Your English bulldog is showing the Flehmen reaction, which is most often seen in bulls and stallions sniffing the females of their species. In a Flehmen reaction, the tongue curling and freezing is done to place the scent or pheromone of whatever has been licked on a spot just behind the upper front teeth. This is where two ducts leading to the vomeronasal organ are located -- a second scent organ present in other mammals, including cats, who often show the Flehmen reaction when sniffing and tasting various substances. This organ may play an important role in pheromone influences on the animals' brains and behavior.

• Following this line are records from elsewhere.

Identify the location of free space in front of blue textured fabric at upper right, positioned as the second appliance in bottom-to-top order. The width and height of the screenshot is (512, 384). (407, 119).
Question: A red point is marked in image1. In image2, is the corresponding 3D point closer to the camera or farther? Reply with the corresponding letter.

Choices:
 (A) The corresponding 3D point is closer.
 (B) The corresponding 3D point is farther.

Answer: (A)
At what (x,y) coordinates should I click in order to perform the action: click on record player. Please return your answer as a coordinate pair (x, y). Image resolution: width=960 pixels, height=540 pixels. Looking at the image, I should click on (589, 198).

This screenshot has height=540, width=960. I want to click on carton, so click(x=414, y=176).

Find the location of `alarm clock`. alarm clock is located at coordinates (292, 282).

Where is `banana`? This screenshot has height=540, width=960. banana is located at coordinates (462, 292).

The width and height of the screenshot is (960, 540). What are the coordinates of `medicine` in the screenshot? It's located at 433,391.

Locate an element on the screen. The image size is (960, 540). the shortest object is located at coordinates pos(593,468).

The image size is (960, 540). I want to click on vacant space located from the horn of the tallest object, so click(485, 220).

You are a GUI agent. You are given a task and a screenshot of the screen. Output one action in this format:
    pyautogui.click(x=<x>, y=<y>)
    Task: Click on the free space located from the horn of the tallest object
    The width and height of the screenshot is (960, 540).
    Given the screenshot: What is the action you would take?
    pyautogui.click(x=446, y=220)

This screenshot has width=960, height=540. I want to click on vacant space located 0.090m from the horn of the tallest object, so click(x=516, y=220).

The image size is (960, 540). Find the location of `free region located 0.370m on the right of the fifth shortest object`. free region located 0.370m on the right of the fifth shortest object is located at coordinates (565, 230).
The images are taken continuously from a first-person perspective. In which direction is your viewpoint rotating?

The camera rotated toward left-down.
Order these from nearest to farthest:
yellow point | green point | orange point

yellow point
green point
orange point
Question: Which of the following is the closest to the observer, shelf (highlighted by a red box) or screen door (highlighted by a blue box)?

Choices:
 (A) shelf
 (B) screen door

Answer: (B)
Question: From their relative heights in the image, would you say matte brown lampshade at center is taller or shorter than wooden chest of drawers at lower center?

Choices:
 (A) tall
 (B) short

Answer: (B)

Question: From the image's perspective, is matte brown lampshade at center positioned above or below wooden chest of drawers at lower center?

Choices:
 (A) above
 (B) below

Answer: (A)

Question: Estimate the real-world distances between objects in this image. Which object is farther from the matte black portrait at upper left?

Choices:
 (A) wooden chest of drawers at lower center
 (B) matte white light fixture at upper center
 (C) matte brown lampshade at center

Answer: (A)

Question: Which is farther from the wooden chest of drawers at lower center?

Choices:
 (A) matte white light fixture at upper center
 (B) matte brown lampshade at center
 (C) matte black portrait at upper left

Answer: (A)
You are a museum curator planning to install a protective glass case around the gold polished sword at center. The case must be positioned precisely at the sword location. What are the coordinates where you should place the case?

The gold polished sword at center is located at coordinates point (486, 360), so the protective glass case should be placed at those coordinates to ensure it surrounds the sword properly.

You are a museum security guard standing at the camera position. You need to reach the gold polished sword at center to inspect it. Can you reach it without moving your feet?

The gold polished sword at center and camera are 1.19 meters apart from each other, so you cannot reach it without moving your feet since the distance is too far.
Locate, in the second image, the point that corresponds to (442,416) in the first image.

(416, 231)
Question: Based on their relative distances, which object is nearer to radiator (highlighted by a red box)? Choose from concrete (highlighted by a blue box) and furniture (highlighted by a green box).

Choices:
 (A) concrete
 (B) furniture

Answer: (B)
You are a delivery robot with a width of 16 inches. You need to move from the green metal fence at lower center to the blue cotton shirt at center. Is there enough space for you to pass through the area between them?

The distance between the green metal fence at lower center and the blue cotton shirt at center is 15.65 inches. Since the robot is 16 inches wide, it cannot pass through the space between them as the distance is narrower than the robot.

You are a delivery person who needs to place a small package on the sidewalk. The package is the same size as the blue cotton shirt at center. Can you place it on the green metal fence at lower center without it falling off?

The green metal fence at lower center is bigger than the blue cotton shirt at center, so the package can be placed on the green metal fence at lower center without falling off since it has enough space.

So please accept your bulldog's bond-affirming behavior, and let him be.
F.M., Elk Garden, NY
Tags: cat NY Elk Garden
Jun 18, 2012
I hope you can give me advice to help my 17-year-old indoor calico cat with a paw problem.
She has a tumor on her right front paw that has left a hole about 1/2 inch deep. She walks and jumps using the paw with no obvious pain, and she eats normally. I clean her paw regularly with peroxide, which was recommended by two veterinarians who have checked her physical condition. They both said part or the entire paw would have to be amputated, but did not recommend it because of her age -- she might not survive the operation.
Any advice on avoiding amputation would be greatly appreciated.
F.M., Elk Garden, NY Jun 19, 2012
I am glad those veterinarians are not persuading you to subject your cat to surgery.
I agree that, because of her age and because she is enjoying normal physical activity, doing nothing outweighs the risk of surgery. She may not survive the anesthetic or, if she does, she will have a painful healing process.
If she is periodically licking the sore, she may be preventing it from healing. Cancer cells in the lesion will also interfere with the healing process. If possible, keep a light bandage on the wound to prevent her from licking to help the lesion slowly close up and possibly heal. Clean the wound once daily with an irrigating stream of warm saline solution, dry and add a few drops of organic honey, a natural antibiotic with healing properties. Irrigate once every five to seven days with diluted hydrogen peroxide if there appears to be any pus; daily application could actually delay healing.